Her expression turned more serious and her eyes settled on me. They were a storm of greyish blue and I could see grief within them held at bay by some means I couldn’t grasp. An inner strength or a practiced skill as she had been sick for a long time, “who is to say I’m calm about this? I’ve had my days when I cried and I’ve had my days when I screamed into the air at how unfair my situation is. Yet others have died in wars and from worse. I have counted each and every extra year I’ve gained as a blessing. A way to see more, do more and to leave a mark on this world so that it’s a better place than where I found it.”
I couldn’t help but snort a bit in distain. “I’m sorry lady, Sirena was it? How is this world any better than the one you were born into? People are dying. People are fighting one another. A mad man seeks to infect those that are just trying to live long enough to see an end to this plague.”

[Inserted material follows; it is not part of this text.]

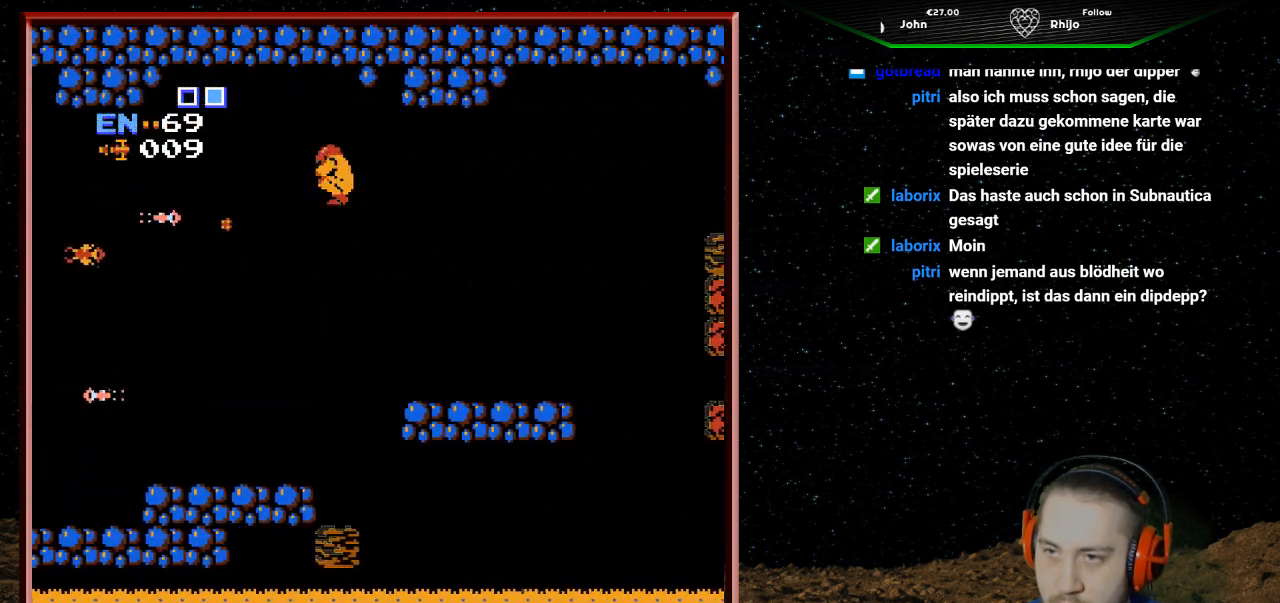
{"buttons": ["A", "DPAD_LEFT"], "events": [[100, "B", "up"], [167, "B", "down"], [300, "B", "up"], [367, "B", "down"], [467, "B", "up"]]}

Her lips smiled faintly, “you’re very cynical for your age. I’ll tell you how it’s better. It’s better because of people like you. Those who fight against the bad that has happened and don’t give up. I remember two weeks ago when his face started to appear on the news station,” she chuckled softly. “He was raving so crazy he actually had spittle coming from his mouth. Terrible, I shouldn’t laugh. But he is my purpose I think. I’m here so that I can help him get back his love of humanity. A part of him honestly believes that whoever he thinks he’s hearing, well they are guiding him to help mankind. I don’t know who is deceiving him or why they are keeping me here, but I won’t give up on reminding him the good in people.”
I shook my head and leaned back against the cage, sipping the water before asking, “How do you know he’s actually hearing anyone. It’s probably just voices in his head.”

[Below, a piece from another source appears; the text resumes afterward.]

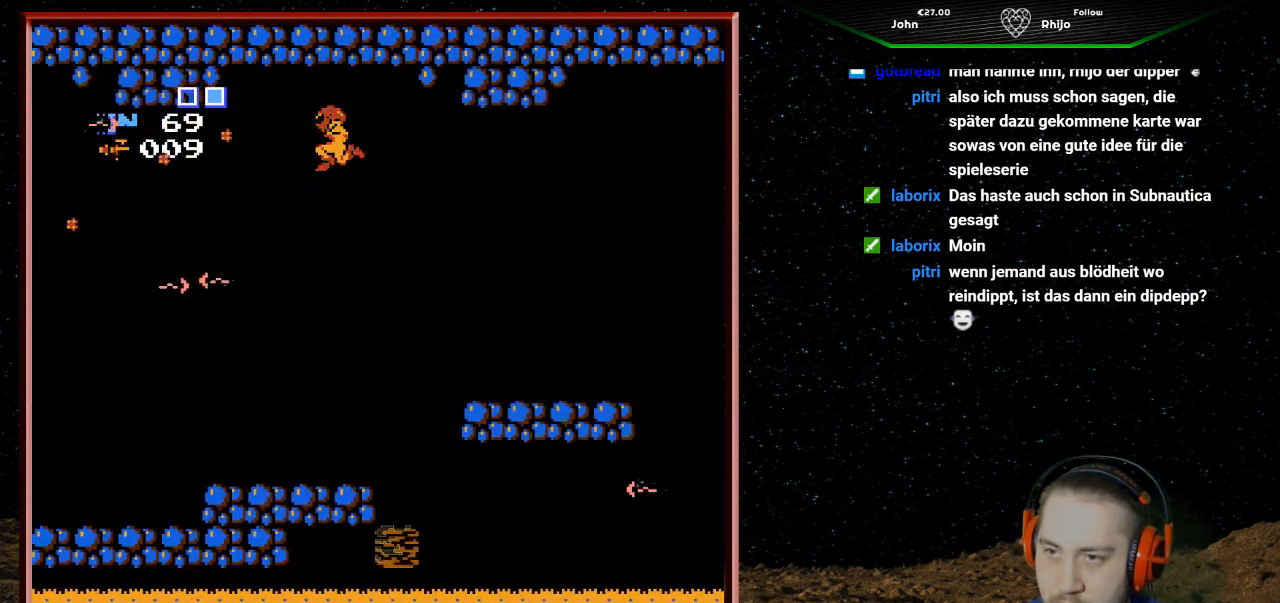
{"buttons": ["B"], "events": [[67, "B", "down"], [167, "A", "up"], [167, "B", "up"], [200, "DPAD_DOWN", "down"], [200, "DPAD_LEFT", "up"], [267, "B", "down"], [300, "DPAD_DOWN", "up"], [333, "DPAD_RIGHT", "down"], [367, "B", "up"], [467, "DPAD_RIGHT", "up"], [500, "B", "down"]]}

“You know I thought that at first until I saw the ear piece. He keeps it hidden in his hood most of the time but it’s there. Someone is talking to him. When he receives a message the ear piece gets a little red light that turns on.”
My eyes widen as I breathed out the one word that mattered to me, “who?”
Sirena’s head shook, “I don’t know. As far as I can tell he’s the only one who gets to talk to her. And you could be right. It could be simply a voice in his head. He’ll be here soon. Around noon he comes to check on me and now you as well and to talk to her.”
Steven rubbed at his eyes from the rooftop a block from the target. They hadn’t stopped moving so he was forced to not sleep for nearly four days to keep up. Exhaustion took over by the time they pulled into the compound. He nearly got caught from being so tired. “You know what dead heroes are right? Legends,” Jonathan’s voice grated at the moment with how his head thumped with a dull roar. “You should find a foxhole and sleep. You’re not useful at this point even for recon.”
Hating to admit it, Steven raised his binoculars up to examine the compound again. The vehicle had gone into a large warehouse once it passed guarded gates. There were towers with robed figures patrolling. The whole structure was fenced off with double fences. In the yard were more fenced areas, some holding the living and some the dead. Between the double fences were zees that seemed to act like watch dogs. Any sign of anything living approaching and they would all race to that part of the fence clamouring to get out and tear into the flesh of the object of their affection. It was unlike anything he had seen to date in this crazy world. The dead, nature’s new alarm system.
Steven pulled back from his sniper’s nest into a small lean-to he had crafted on the roof. It was well hidden and would block out the daytime sunlight. A few hours sleep will help set his mind to rights. Maybe at that point some sort of plan could be hatched. At the very least he’ll have his wits about him and he’ll be able to actually do proper recon.